Speaking Putonghua Hong Kong-style

By Elsea Lee Source:Global Times Published: 2017/9/13 18:48:39

Illustration: Luo Xuan/GT



I was on a business trip to Hong Kong when the recent conflict broke out between pro- and anti-independence students at several Hong Kong universities. The conflict was triggered on September 5 when a female student from the Chinese mainland tore down a pro-independence poster from the "democracy wall" at the Chinese University of Hong Kong. Several Hong Kong students then confronted her.

"If you're talking about democracy, you can put it up; I can tear it down. It's my school as well," the girl argued in English in a video clip circulated on the Internet.

The two parties quarreled in English because the Hong Kong students spoke to her in Cantonese, a dialect the girl couldn't understand.

Maybe the Hong Kong students might have chosen not to speak Putonghua as a way of separating themselves from the Chinese mainland. Many Hongkongers speak pretty good Putonghua. I was able to communicate with a local taxi driver in his 40s without any problem during my trip. The driver was obviously proud of his Hong Kong accented Putonghua, and I liked it too. My generation, those born in the 1980s, grew up watching Hong Kong TV dramas dubbed in Hong Kong-style Putonghua. In the past, when Hong Kong had inspired us with its metropolitan lifestyle, we were also keen on mimicking the Hong Kong accent.

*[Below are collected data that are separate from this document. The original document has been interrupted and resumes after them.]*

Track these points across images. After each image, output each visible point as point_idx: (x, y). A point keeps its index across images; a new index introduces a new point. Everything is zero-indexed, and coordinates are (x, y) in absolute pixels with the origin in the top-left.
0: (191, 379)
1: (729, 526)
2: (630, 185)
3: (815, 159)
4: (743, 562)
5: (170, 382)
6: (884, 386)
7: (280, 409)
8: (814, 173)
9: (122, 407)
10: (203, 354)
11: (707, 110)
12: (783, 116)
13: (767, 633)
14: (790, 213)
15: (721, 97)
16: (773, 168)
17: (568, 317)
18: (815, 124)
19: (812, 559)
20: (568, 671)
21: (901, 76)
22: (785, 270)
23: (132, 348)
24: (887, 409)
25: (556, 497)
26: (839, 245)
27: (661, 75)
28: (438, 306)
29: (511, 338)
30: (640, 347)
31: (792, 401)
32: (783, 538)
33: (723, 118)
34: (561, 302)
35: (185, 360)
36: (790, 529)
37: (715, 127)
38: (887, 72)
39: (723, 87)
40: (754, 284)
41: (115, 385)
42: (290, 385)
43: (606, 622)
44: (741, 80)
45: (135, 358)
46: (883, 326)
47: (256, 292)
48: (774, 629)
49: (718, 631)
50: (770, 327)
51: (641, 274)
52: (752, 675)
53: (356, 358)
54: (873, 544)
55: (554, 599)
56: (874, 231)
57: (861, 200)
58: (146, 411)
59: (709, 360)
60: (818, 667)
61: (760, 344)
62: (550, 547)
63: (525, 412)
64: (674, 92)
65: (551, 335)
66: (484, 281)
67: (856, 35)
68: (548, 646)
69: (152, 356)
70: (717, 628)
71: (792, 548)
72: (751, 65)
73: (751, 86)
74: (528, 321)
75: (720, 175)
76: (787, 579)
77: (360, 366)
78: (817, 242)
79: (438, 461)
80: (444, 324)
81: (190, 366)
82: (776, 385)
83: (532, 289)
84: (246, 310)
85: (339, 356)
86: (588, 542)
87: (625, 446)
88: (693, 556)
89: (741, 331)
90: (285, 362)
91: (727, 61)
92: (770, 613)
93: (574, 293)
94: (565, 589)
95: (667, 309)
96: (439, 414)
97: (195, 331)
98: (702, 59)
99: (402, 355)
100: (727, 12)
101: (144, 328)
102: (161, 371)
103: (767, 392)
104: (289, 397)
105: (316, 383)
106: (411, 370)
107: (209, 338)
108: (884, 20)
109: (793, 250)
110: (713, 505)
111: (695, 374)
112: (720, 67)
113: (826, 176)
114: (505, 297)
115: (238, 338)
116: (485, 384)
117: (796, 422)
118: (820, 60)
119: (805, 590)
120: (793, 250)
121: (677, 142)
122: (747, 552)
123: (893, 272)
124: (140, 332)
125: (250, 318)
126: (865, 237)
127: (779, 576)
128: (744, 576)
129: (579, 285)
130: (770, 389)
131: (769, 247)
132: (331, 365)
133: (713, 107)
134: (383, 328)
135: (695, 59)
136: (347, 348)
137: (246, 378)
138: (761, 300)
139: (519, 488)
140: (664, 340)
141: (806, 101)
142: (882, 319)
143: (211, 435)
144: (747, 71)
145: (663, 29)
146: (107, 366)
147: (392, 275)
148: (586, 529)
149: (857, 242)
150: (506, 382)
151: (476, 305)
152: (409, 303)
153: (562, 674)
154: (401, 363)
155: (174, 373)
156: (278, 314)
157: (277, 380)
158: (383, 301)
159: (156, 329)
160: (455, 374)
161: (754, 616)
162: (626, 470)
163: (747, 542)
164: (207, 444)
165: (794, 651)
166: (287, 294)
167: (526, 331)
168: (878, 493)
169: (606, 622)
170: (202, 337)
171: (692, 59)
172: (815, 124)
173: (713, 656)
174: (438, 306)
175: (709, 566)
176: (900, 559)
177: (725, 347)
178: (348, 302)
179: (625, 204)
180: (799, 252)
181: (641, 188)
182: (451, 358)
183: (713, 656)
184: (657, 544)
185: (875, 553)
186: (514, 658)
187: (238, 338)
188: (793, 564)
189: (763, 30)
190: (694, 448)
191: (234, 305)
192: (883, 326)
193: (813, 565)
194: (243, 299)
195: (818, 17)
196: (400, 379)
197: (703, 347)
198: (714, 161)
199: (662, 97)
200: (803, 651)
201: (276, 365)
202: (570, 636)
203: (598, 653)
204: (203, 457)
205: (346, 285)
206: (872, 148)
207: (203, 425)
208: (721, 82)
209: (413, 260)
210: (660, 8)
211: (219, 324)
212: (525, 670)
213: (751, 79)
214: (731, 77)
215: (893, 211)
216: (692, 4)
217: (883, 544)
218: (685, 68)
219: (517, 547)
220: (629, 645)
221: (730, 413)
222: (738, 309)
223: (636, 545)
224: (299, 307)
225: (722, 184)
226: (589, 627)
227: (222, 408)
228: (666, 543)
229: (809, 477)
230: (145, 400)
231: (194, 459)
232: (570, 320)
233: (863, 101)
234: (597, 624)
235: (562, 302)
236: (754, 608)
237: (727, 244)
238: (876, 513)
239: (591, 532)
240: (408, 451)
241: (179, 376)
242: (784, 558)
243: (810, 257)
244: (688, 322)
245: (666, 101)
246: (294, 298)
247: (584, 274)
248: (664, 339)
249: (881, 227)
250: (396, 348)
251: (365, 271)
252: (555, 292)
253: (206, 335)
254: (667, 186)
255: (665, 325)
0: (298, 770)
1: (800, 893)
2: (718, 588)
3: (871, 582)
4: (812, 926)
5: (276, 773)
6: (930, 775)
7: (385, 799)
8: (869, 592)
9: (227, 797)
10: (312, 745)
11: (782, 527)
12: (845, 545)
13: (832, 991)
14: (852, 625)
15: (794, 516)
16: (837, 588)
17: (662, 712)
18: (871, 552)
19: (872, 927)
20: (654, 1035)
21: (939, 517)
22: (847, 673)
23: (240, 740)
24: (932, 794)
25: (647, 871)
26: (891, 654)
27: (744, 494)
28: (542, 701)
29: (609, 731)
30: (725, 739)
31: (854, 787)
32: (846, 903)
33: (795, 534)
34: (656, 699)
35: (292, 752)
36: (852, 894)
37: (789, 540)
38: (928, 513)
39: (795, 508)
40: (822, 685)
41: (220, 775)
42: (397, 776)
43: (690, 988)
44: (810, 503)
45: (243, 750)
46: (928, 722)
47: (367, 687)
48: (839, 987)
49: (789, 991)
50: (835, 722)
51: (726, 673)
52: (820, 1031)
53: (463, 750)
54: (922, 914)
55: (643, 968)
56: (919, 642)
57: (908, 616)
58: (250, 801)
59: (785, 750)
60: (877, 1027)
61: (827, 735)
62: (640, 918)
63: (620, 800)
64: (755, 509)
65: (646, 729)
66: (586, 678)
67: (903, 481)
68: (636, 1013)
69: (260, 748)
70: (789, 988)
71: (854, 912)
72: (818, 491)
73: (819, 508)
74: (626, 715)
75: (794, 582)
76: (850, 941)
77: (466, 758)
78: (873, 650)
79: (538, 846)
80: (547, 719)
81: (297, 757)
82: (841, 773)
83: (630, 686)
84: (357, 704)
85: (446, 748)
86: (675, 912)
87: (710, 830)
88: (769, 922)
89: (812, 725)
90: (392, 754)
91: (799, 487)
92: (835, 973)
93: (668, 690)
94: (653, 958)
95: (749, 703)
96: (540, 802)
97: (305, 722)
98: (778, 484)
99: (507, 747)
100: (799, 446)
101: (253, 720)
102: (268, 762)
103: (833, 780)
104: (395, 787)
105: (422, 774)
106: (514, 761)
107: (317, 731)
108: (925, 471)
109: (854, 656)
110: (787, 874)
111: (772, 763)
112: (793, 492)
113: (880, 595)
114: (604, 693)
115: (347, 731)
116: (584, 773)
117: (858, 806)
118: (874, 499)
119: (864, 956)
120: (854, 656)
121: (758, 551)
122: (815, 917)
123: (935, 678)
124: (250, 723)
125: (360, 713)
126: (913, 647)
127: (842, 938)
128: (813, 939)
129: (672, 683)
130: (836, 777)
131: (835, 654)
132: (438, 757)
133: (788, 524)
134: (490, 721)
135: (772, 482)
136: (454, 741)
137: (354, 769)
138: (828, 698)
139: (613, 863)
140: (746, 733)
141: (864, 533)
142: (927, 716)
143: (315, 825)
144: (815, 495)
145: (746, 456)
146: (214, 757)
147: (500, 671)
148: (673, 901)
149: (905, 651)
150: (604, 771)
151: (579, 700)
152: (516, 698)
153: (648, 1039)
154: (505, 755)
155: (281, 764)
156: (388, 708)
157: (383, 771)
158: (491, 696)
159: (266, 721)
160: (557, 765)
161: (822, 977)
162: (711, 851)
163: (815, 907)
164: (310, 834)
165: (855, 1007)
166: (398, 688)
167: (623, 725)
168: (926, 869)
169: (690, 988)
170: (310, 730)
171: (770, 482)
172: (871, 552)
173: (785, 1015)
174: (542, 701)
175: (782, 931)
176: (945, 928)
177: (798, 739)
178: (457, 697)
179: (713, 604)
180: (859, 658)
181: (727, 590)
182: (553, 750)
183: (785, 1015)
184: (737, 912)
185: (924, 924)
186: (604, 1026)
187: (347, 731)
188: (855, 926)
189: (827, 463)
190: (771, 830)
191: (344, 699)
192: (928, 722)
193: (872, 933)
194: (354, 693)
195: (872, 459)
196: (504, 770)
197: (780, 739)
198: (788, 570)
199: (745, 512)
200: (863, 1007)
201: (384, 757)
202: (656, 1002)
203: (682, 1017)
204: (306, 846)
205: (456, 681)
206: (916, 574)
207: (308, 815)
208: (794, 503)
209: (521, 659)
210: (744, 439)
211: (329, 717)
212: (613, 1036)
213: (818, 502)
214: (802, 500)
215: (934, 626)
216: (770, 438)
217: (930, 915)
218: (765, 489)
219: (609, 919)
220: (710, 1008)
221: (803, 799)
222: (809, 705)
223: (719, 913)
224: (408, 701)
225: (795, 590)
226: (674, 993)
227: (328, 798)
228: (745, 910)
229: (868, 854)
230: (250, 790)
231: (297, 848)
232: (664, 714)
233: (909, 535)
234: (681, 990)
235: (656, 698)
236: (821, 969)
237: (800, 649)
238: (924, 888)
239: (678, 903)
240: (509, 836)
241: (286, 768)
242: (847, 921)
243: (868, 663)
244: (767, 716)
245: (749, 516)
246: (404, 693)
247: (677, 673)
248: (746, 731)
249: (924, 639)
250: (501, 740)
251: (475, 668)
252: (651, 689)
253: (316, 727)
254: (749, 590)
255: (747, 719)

There have been news reports of the dislike and distrust between mainlanders and Hong Kong residents over the years. On Zhihu.com, China's equivalent to Quora, some Web users answered questions such as "Are Hongkongers really unfriendly to mainlanders?" by sharing their personal experience in the city.

I met Hongkongers who were indifferent, arrogant and impolite to mainlanders. When I paid the bill at a local restaurant, a female cashier looked at me askance because I paid with coins the restaurant didn't accept.

I think it upsets some Hongkongers that the people from mainland no longer look up to them. The economy on the Chinese mainland has seen rapid development in the past decades so much so that cities like Beijing and Shanghai are on par with Hong Kong. Today, fewer mainlanders visit Hong Kong purely to for its metropolitan scenes.

I also had positive experiences. While eating at a local restaurant, an elderly lady seated next to my table gently asked me what the weather and life are like in Beijing. I was pleased that she was curious about the Chinese mainland. She is among the many Hong Kong residents who are trying to learn more about the Chinese mainland.

Another time, I asked two Hong Kong middle school students for directions and was surprised when the girls replied in standard Putonghua. Perhaps they belong to the younger generation who grew up with Putonghua being taught in their classrooms, or maybe they watch TV dramas and movies produced on the Chinese mainland. Either way, the experience of meeting young Hong Kong residents who speak good Putonghua made me feel optimistic about the future relations between Hongkongers and mainlanders.

This article was published on the Global Times Metropolitan section Two Cents page, a space for reader submissions, including opinion, humor and satire. The ideas expressed are those of the author alone, and do not represent the position of the Global Times.